President Joe Biden announced the administration is expanding eligibility for Medicaid and health insurance plans offered through the Affordable Care Act exchanges to hundreds of thousands of people who are part of the Obama-era Deferred Action for Childhood Arrivals program.

 

The Biden administration is launching a $5 billion program to speed up the development of new coronavirus vaccines and treatments as the virus continues to mutate and threats persist from other coronaviruses, with Dr.
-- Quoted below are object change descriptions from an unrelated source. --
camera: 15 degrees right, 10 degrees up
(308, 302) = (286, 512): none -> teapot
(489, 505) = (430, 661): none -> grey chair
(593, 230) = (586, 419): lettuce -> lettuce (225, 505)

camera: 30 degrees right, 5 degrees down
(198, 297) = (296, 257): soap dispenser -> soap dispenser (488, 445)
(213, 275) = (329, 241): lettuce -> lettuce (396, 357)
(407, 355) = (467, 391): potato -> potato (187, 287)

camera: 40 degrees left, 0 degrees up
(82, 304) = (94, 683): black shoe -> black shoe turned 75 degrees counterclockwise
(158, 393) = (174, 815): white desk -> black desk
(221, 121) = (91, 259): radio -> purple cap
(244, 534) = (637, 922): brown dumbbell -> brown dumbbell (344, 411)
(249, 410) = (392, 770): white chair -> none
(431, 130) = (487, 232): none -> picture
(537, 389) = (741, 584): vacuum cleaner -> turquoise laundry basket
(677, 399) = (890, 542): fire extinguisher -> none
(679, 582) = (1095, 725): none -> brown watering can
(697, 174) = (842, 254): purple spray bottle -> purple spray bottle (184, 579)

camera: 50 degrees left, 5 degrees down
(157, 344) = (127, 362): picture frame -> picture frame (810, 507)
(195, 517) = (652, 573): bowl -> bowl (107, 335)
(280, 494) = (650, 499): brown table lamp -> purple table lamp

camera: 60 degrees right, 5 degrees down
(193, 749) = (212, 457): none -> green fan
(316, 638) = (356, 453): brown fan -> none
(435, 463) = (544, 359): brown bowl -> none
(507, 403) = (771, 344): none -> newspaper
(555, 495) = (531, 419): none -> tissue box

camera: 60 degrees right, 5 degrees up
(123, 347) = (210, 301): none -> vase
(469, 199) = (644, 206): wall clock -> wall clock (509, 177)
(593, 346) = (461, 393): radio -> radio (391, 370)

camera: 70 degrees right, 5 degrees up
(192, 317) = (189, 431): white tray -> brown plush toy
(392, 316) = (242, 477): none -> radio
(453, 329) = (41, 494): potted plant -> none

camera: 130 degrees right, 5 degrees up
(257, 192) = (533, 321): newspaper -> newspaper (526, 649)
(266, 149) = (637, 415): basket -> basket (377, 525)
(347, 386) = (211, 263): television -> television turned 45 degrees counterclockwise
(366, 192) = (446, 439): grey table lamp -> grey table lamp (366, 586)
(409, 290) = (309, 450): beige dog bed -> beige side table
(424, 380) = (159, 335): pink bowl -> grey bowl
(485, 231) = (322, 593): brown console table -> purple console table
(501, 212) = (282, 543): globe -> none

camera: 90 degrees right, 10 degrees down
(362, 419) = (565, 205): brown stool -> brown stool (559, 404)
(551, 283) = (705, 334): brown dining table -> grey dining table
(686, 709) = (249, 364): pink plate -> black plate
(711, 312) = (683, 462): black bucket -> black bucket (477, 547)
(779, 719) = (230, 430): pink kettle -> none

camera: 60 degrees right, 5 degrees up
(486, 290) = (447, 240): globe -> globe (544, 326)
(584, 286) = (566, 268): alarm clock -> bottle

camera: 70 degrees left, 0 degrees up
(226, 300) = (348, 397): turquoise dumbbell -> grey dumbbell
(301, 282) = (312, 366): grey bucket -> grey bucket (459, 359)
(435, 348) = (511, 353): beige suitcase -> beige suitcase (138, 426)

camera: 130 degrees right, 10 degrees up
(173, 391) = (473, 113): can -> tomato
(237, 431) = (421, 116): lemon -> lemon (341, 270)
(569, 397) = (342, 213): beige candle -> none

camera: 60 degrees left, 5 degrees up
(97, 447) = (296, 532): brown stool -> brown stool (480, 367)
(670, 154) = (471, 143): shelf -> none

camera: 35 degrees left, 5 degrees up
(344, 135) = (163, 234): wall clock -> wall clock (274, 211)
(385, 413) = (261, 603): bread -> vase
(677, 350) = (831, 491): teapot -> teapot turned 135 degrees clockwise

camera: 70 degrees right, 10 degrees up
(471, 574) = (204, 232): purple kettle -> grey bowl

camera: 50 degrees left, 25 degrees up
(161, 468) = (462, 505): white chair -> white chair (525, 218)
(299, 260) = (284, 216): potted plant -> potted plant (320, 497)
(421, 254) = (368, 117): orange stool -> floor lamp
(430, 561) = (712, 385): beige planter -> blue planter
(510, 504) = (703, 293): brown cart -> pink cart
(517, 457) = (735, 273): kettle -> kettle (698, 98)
Ashish Jha, the White House’s COVID-19 coordinator, saying that the program is needed because it is ”very clear to us that the market on this is moving very slowly.”

 

Meanwhile, Biden signed bipartisan legislation to end the national emergency for the COVID-19 pandemic, roughly one month before the declaration was scheduled to expire along with the public health emergency.

 

Medicare drug costs: The Medicare Payment Advisory Commission unanimously approved three recommendations to help lower drug costs for Medicare beneficiaries, such as lowering prices for drugs that are part of the FDA’s accelerated approval program but do not have a confirmed clinical benefit, and allowing the Centers for Medicare and Medicaid Services to bundle similar drugs in a shared payment program.

 

Finally, CMS Administrator Chiquita Brooks-LaSure said she is working with several unnamed pharmaceutical chief executives and other agencies about Medicare’s new drug price negotiation program, saying that the process has to be collaborative “because manufacturers absolutely have leverage and the ability to negotiate with us.”

 
Stat of the Week
 

$91.93 billion

UnitedHealth Group Inc.’s first-quarter revenue, representing year-over-year growth of 15% and beating Wall Street expectations by more than $2 billion, as the COVID-19 pandemic’s effects on the industry continue to fade.